Kuck cited data from the seminal Maastricht study that showed that, during the 1990s in the Netherlands, 45% of SCD sufferers had no known history of cardiac disease, 40% had low or medium risk profiles following an MI, and only 13% had a low ventricular ejection fraction. That study showed that the incidence of SCD was almost exactly one per 1,000 patient-years. It also showed that men are more than twice as likely as women to suffer sudden cardiac death, that it usually happens when the patient is at home—often when they are asleep—and although resuscitation is attempted in about 50% of cases, it succeeds in only about 6% of them.
But Camm pointed out that more recent data from the Netherlands shows the overall rate of SCD has dipped just below one per 1,000 patient-years as medical and ICD therapy has improved.
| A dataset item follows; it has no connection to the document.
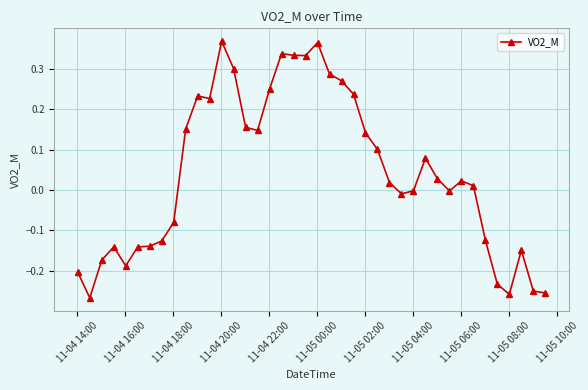

True or false: the data has more than 1 interior local peaks.

True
This is consistent with a number of smaller studies in several European countries that suggest the overall rate of SCD in Europe is trending downward and is now around 0.8 per 1,000 patient-years. Eastern European countries tend to have higher SCD rates than those of Western Europe. However, although the overall rate of sudden cardiac death is declining, the SCD rate among young people appears to be staying flat, around 0.6/100,000 person-years, Camm observed. He cited the research by Dr Domenico Corrado (University of Padua Medical School, Italy) et al in Italy as evidence that ECG screening in young athletes could push this rate down even further, but not every athlete screening program has had so much success.
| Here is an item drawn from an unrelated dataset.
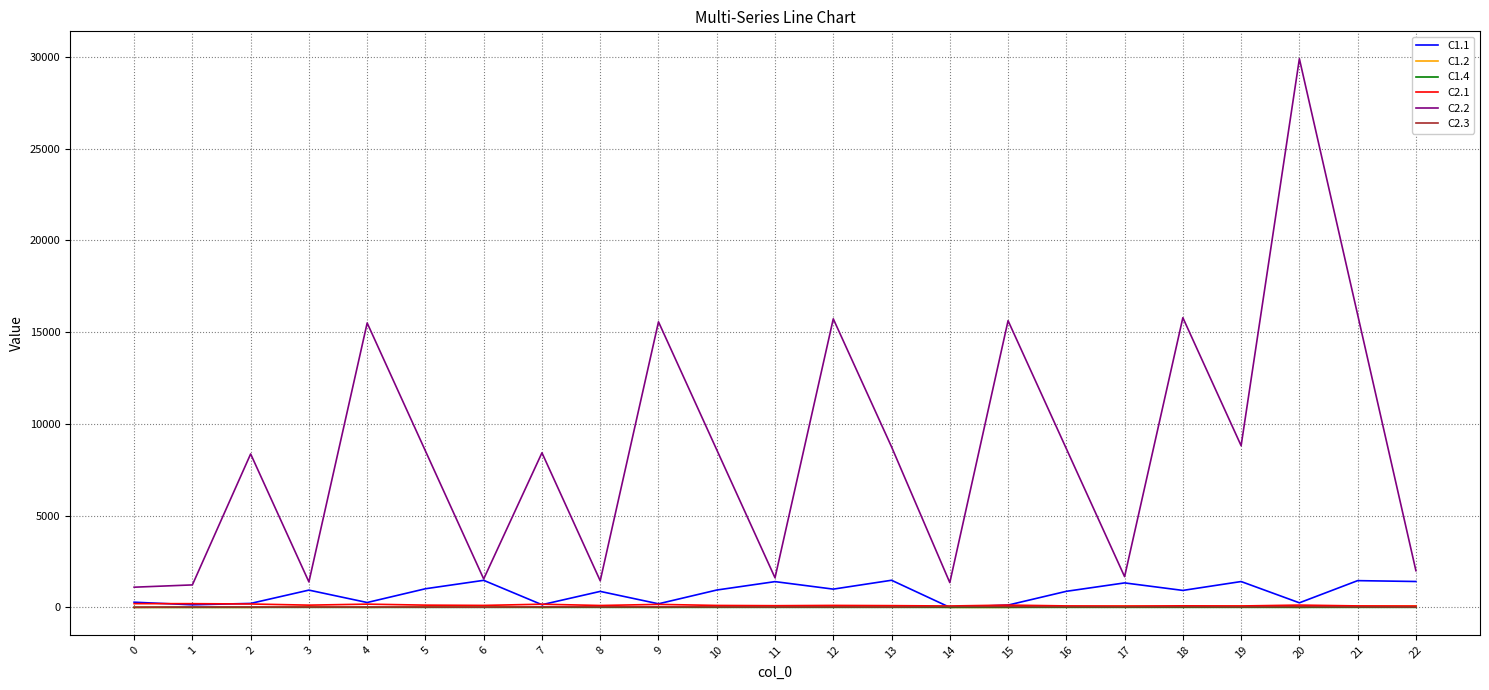

What is the difference between the highest and lowest values at 18?

15786.3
How does Europe compare with the U.S.? Given the overall similarity in cardiovascular risk profiles of the European and North American population, the rate of sudden cardiac death in Europe is likely similar to that of North America, Camm said. But that assumption does not help estimate the SCD risk in Europe, because the true incidence of sudden cardiac death in the US is also unclear. Repeatedly cited estimates produced over the past 30 years range from 180,000 to over 450,000 annually, according to a recent meta-analysis by the US-based Sudden Cardiac Arrest Thought Leadership Alliance's (SCATLA) think tank, Camm said. SCATLA concluded "the true incidence of sudden cardiac arrest and/or SCD in the US remains unclear, with a wide range in the available estimates that are badly dated."
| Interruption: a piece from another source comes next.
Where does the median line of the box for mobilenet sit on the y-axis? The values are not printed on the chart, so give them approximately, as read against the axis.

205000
Treatment of SCD also varies widely in the U.S. Camm cited a 2008 report from the Resuscitation Outcomes Consortium (ROC) that found that survival of emergency-medical-services-treated cardiac arrest varies by geography from 3.0% to 16.3%. The SCATLA group found that the various studies on the risk of sudden cardiac death use different definitions. For example, some of the studies are restricted to patients with coronary disease, some include only SCDs that are witnessed, and some of the studies counted only SCD patients in a certain age group.
"As reliable estimates of SCD incidence are important for improving risk stratification and prevention, future efforts are clearly needed to establish uniform definitions of [sudden cardiac arrest] and SCD and then to prospectively and precisely capture cases of [sudden cardiac arrest] and SCD in the overall U.S. population," SCATLA concludes. "There hasn't been a requirement for an international, pan-European concept in Europe, although various countries have made efforts in this regard." Therefore, Camm hopes the European Society of Cardiology can lead an effort like the one in the U.S. to get more accurate numbers on sudden cardiac death for all of Europe. Camm commended SCATLA's call for "starting over" with larger multicenter prospective trials using the standardized definitions in the professional guidelines and integrating data from multiple sources to better estimate the risk of SCD. "It remains a difficult problem, but systematic methodology and systematic definitions will certainly help," Camm said.